> [Problem description] Copy the records from the start down to the line that contains "scientific name: Portulaca oleracea", replacing "common name" with "vernacular name" and leaving everything else unchanged.

> [Information given]
──────────────────────────────

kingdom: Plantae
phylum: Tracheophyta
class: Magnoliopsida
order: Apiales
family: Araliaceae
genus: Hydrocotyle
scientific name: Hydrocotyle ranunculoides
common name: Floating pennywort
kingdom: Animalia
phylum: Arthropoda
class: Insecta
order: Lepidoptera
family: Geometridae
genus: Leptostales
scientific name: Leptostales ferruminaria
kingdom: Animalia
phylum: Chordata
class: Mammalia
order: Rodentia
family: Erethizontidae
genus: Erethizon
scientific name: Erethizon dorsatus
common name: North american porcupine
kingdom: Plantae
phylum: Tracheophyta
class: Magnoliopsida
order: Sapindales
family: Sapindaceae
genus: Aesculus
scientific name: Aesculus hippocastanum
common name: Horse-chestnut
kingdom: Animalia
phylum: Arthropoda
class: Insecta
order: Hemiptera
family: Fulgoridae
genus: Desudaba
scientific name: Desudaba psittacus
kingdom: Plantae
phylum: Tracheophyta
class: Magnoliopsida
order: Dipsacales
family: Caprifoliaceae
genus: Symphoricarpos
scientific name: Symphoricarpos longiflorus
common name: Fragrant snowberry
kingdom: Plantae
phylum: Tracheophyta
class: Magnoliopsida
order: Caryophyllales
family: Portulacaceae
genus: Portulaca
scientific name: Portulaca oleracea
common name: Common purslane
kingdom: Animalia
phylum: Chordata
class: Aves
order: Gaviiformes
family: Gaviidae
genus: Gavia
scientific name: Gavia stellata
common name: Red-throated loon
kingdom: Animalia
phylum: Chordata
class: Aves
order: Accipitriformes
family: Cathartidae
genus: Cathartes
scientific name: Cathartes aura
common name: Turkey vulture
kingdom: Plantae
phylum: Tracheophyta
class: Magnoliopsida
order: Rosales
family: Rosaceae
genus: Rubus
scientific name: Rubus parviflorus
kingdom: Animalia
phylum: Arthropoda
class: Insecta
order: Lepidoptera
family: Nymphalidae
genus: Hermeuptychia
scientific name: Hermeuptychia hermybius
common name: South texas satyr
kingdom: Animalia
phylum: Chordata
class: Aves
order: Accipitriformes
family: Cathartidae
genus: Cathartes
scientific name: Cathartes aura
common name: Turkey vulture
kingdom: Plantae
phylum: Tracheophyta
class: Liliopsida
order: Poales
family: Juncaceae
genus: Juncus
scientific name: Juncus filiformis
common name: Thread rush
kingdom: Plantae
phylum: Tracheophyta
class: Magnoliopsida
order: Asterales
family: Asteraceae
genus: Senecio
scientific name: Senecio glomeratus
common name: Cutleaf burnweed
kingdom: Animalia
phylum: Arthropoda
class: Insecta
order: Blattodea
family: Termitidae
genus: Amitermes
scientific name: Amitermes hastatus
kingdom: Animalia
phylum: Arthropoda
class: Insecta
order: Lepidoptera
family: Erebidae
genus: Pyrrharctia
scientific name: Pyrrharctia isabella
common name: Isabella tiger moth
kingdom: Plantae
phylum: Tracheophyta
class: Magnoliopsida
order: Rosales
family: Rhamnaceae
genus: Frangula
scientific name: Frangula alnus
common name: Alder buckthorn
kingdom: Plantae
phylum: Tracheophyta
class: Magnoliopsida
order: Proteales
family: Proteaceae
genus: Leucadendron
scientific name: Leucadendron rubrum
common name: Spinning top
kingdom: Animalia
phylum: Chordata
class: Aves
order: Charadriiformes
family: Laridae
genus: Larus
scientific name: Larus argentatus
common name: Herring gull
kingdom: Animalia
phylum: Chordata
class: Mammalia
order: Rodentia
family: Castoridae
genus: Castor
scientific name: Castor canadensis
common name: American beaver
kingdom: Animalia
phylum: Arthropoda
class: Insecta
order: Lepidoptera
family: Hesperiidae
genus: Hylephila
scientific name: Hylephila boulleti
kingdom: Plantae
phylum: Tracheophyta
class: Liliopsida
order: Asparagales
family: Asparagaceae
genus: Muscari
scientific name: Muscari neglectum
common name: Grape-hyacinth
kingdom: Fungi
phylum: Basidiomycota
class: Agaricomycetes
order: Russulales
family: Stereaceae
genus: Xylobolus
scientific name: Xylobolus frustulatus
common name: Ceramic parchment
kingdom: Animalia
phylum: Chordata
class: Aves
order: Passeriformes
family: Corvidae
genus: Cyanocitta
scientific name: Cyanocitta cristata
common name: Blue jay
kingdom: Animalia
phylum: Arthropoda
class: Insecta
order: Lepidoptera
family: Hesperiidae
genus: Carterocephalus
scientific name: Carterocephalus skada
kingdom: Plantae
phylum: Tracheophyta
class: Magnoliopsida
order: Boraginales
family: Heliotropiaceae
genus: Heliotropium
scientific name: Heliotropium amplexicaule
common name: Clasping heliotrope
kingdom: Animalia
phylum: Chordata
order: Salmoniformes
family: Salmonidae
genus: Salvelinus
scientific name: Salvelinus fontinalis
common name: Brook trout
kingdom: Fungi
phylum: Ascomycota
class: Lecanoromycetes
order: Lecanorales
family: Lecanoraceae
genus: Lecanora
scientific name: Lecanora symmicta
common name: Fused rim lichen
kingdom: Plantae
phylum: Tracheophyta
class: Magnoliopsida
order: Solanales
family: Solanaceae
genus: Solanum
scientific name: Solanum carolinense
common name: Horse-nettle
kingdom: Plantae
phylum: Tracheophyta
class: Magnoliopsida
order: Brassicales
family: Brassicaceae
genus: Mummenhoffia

──────────────────────────────

> [Solution]
kingdom: Plantae
phylum: Tracheophyta
class: Magnoliopsida
order: Apiales
family: Araliaceae
genus: Hydrocotyle
scientific name: Hydrocotyle ranunculoides
vernacular name: Floating pennywort
kingdom: Animalia
phylum: Arthropoda
class: Insecta
order: Lepidoptera
family: Geometridae
genus: Leptostales
scientific name: Leptostales ferruminaria
kingdom: Animalia
phylum: Chordata
class: Mammalia
order: Rodentia
family: Erethizontidae
genus: Erethizon
scientific name: Erethizon dorsatus
vernacular name: North american porcupine
kingdom: Plantae
phylum: Tracheophyta
class: Magnoliopsida
order: Sapindales
family: Sapindaceae
genus: Aesculus
scientific name: Aesculus hippocastanum
vernacular name: Horse-chestnut
kingdom: Animalia
phylum: Arthropoda
class: Insecta
order: Hemiptera
family: Fulgoridae
genus: Desudaba
scientific name: Desudaba psittacus
kingdom: Plantae
phylum: Tracheophyta
class: Magnoliopsida
order: Dipsacales
family: Caprifoliaceae
genus: Symphoricarpos
scientific name: Symphoricarpos longiflorus
vernacular name: Fragrant snowberry
kingdom: Plantae
phylum: Tracheophyta
class: Magnoliopsida
order: Caryophyllales
family: Portulacaceae
genus: Portulaca
scientific name: Portulaca oleracea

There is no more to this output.